Let’s Hear It for the Multiple Listing Service: The Best Tool for Buyers & Sellers  

We hear a lot about “off-MLS” sales of homes, particularly by investors. Investors love to buy homes off the MLS, but they turn to the MLS to sell the homes they bought. Prospective sellers should read that sentence again, because it says everything you need to know about the value of the MLS: Buyers can pay less if the seller doesn’t put their home on the MLS; and sellers net more money by putting their home on the MLS.

Investors know they would pay “market value” for MLS listings, because that’s what the MLS is — it’s the market! Investors know they’ll be competing with other buyers if the home is on the MLS. That’s why they find the homes they buy by soliciting homeowners who do not have their home on the market.

They make an appealing pitch — no showings, no open houses, and a quick cash closing. Remember, investors are in business to make a profit, and the only way to make a profit is by paying you less than your home is worth by buying it off the MLS, and then selling it on the MLS.

Now, if money doesn’t matter that much to you — for example, you’re the personal representative of an estate, but you’re not a beneficiary — that’s probably an attractive pitch. After all, it’s not your money! But, if it’s your house and your money, just know that you’ll make more money from the sale of your house if you let a professional like one of the agents at Golden Real Estate expose your home to the full market — which is only accomplished by putting the home on the MLS.

I have written in the past about “iBuyers,” such as Open Door, which buy homes off the MLS, then flip them with minimal improvement by listing them on the MLS. You can find columns on that topic dated Jan. 2, 2020, and Aug. 22, 2019, at JimSmithColumns.com, where all these columns are archived. In those columns I point out that the iBuyer companies typically convince homeowners to meet with them by offering a high sight-unseen price, which is thousands above what they finally offer the seller. It’s a bait and switch approach, so beware!

The essence of the MLS is “cooperation and compensation.” Sellers hire a listing agent for a negotiable commission — currently averaging under 6 percent — which is large enough for the listing agent to compensate another MLS member for producing the buyer of that listing.

There’s an understandable misconception that the seller pays both the listing agent and the buyer’s agent and that somehow that’s unfair — that the buyer should pay his or her own agent.

But, although it may look as if the seller is paying both agents — because it is taken from the seller’s proceeds at closing — in fact, as I said above, the listing agent is paying the buyer’s agent out of his or her listing commission.

As shown in the graphic below, the MLS is at the heart of making the real estate market work efficiently to expose listings to the full universe of buyers. No other industry that I can think of works as well as the real estate industry, because no other industry has an MLS.

Last year, the National Association of Realtors introduced the Clear Cooperation Policy to make the MLS system work even better, telling participating Realtors, in effect, that if they want to be a member of the MLS, they must commit to giving fellow members a reasonable opportunity to find and sell their listings.

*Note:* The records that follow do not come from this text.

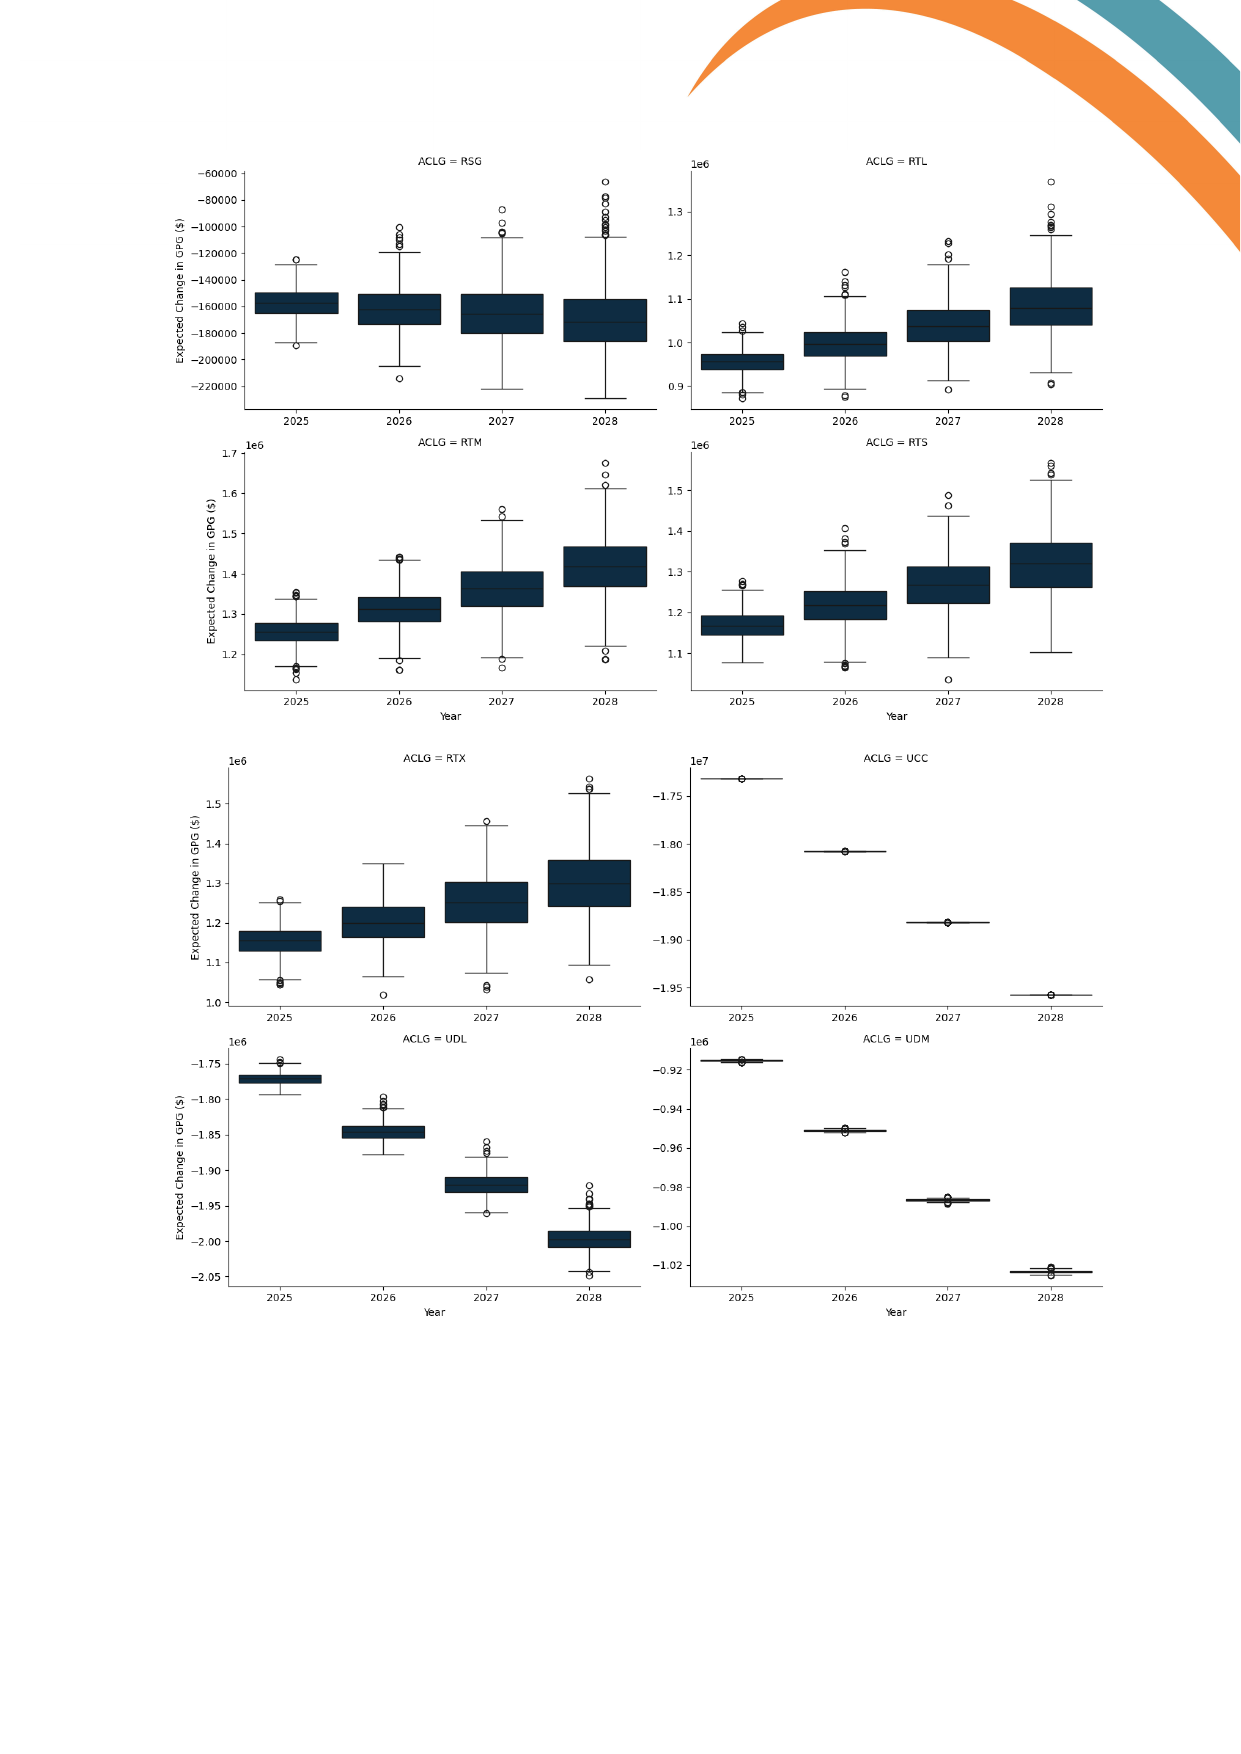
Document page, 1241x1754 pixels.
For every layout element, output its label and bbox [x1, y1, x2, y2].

picture [168, 746, 1109, 1325]
picture [19, 0, 1241, 729]
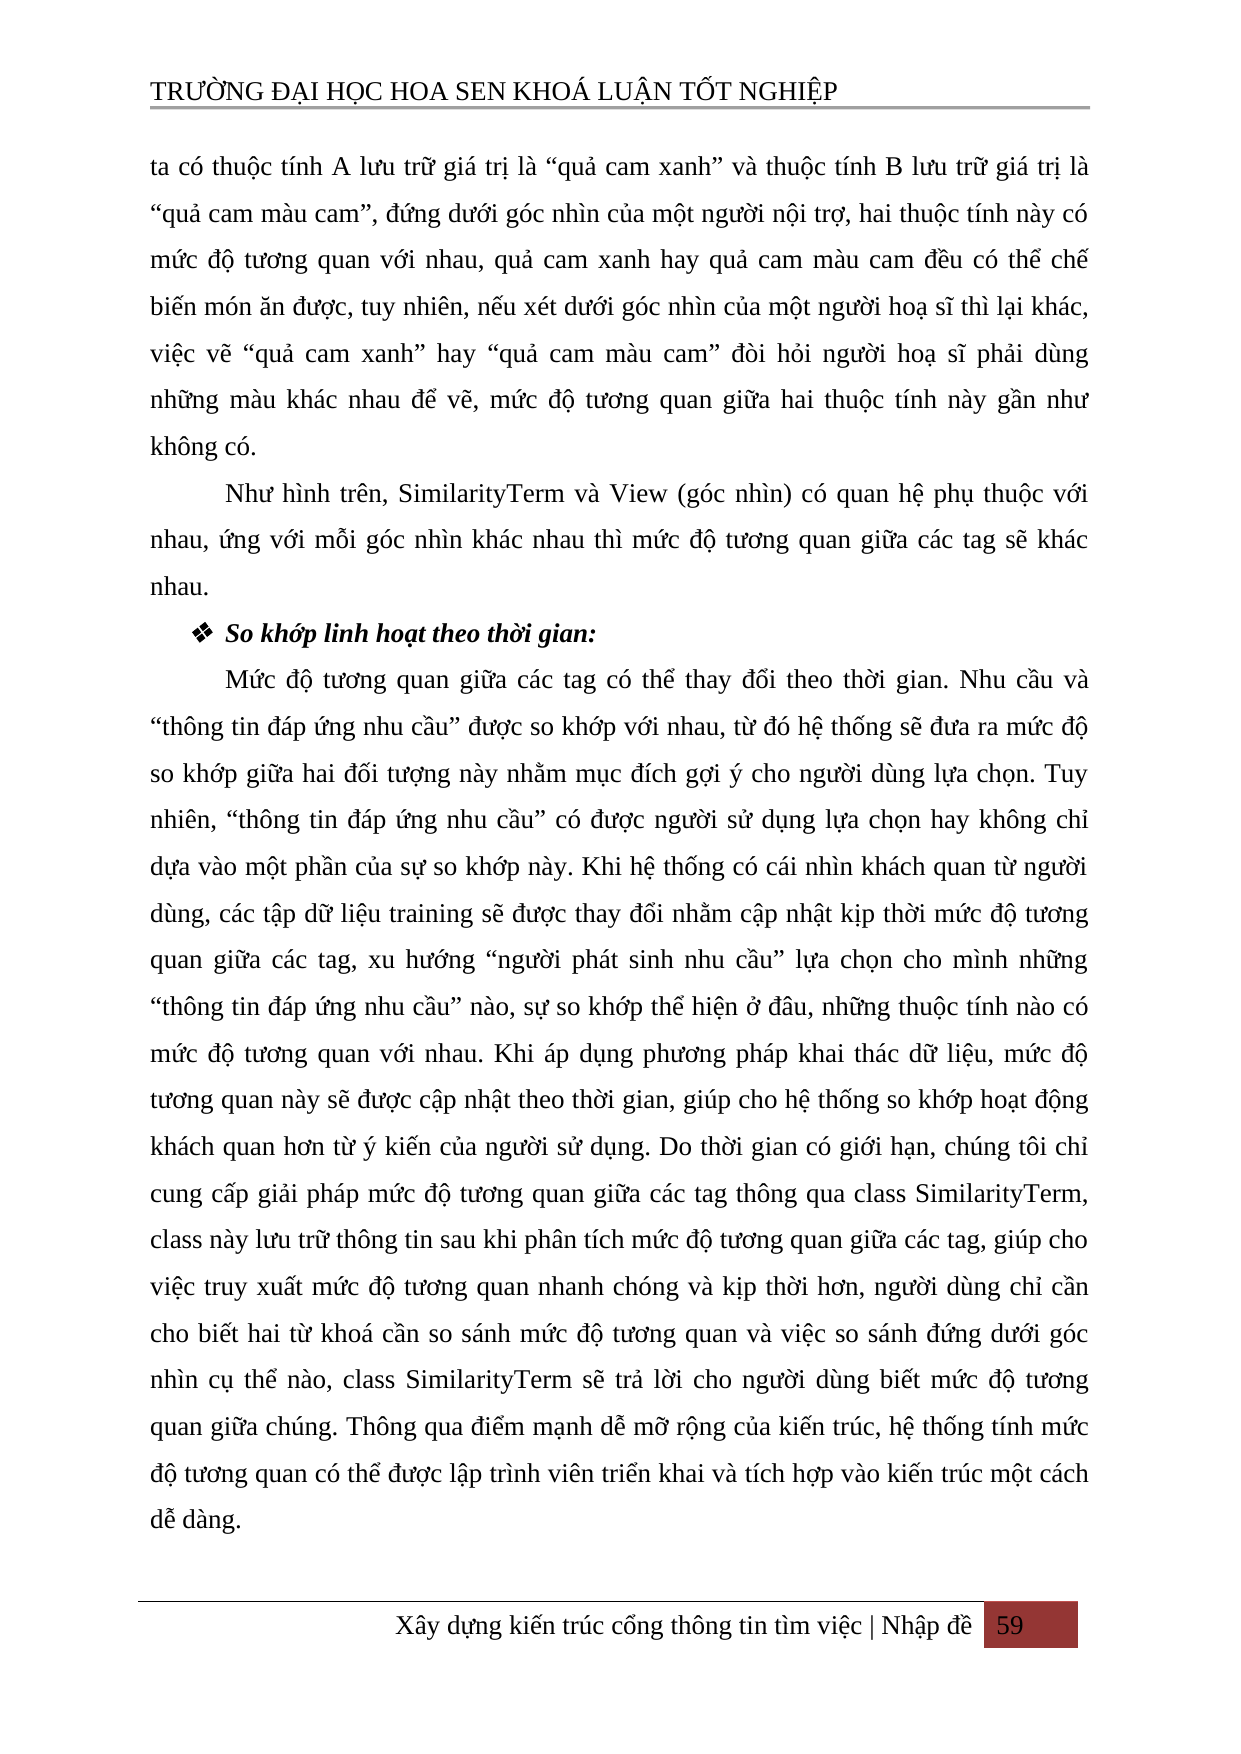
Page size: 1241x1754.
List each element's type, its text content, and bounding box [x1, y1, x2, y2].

text Mức độ tương quan giữa các tag có thể thay đổi theo thời gian. Nhu cầu và “thông tin đáp ứng nhu cầu” được so khớp với nhau, từ đó hệ thống sẽ đưa ra mức độ so khớp giữa hai đối tượng này nhằm mục đích gợi ý cho người dùng lựa chọn. Tuy nhiên, “thông tin đáp ứng nhu cầu” có được người sử dụng lựa chọn hay không chỉ dựa vào một phần của sự so khớp này. Khi hệ thống có cái nhìn khách quan từ người dùng, các tập dữ liệu training sẽ được thay đổi nhằm cập nhật kịp thời mức độ tương quan giữa các tag, xu hướng “người phát sinh nhu cầu” lựa chọn cho mình những “thông tin đáp ứng nhu cầu” nào, sự so khớp thể hiện ở đâu, những thuộc tính nào có mức độ tương quan với nhau. Khi áp dụng phương pháp khai thác dữ liệu, mức độ tương quan này sẽ được cập nhật theo thời gian, giúp cho hệ thống so khớp hoạt động khách quan hơn từ ý kiến của người sử dụng. Do thời gian có giới hạn, chúng tôi chỉ cung cấp giải pháp mức độ tương quan giữa các tag thông qua class SimilarityTerm, class này lưu trữ thông tin sau khi phân tích mức độ tương quan giữa các tag, giúp cho việc truy xuất mức độ tương quan nhanh chóng và kịp thời hơn, người dùng chỉ cần cho biết hai từ khoá cần so sánh mức độ tương quan và việc so sánh đứng dưới góc nhìn cụ thể nào, class SimilarityTerm sẽ trả lời cho người dùng biết mức độ tương quan giữa chúng. Thông qua điểm mạnh dễ mỡ rộng của kiến trúc, hệ thống tính mức độ tương quan có thể được lập trình viên triển khai và tích hợp vào kiến trúc một cách dễ dàng. [150, 663, 1090, 1535]
list So khớp linh hoạt theo thời gian: [187, 617, 1090, 648]
text Như hình trên, SimilarityTerm và View (góc nhìn) có quan hệ phụ thuộc với nhau, ứng với mỗi góc nhìn khác nhau thì mức độ tương quan giữa các tag sẽ khác nhau. [150, 477, 1090, 601]
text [150, 150, 1090, 461]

That policy has yet to achieve its goal because some MLS members find a way around it so they can sell their listings without sharing their commission with other MLS members. Golden Real Estate’s agents, however, are in full compliance.

‘Selling Agent’ vs. ‘Seller’s Agent’ Confuses People

Among the real estate terminology that confuses home buyers and sellers is the term “selling agent.” 

The selling agent is, in fact, the agent representing the buyer in the purchase of a home, not to be confused (hopefully) with the seller’s agent, also referred to as the listing agent.

The reasoning behind calling a buyer’s agent the selling agent is that the buyer’s agent is the one who actually sells the home. The listing agent could, of course, sell his listing himself, but 90% of the time (actually closer to 95% of the time), the home is sold by another agent who shows the home to a buyer and then writes the contract to purchase it. In return for finding the buyer, the listing agent then shares his or her listing commission with the selling agent. It’s called the “co-op” commission, because the selling agent is cooperating with the listing agent to sell the listing.

I like to compare our industry to the automobile industry. Picture, for a moment, a sales person working for a Chevrolet dealership being able to bring a buyer to a Subaru dealership, get the keys to any of the cars on the lot, give multiple test drives and then get paid 40 to 50% of a Subaru sales person’s commission for selling one of that dealer’s cars. That’s how real estate works. The Mulitple Listing Service, or MLS, was created to facilitate such “cooperation and compensation” in the real estate industry. It benefits both buyer and seller as well as both real estate agents.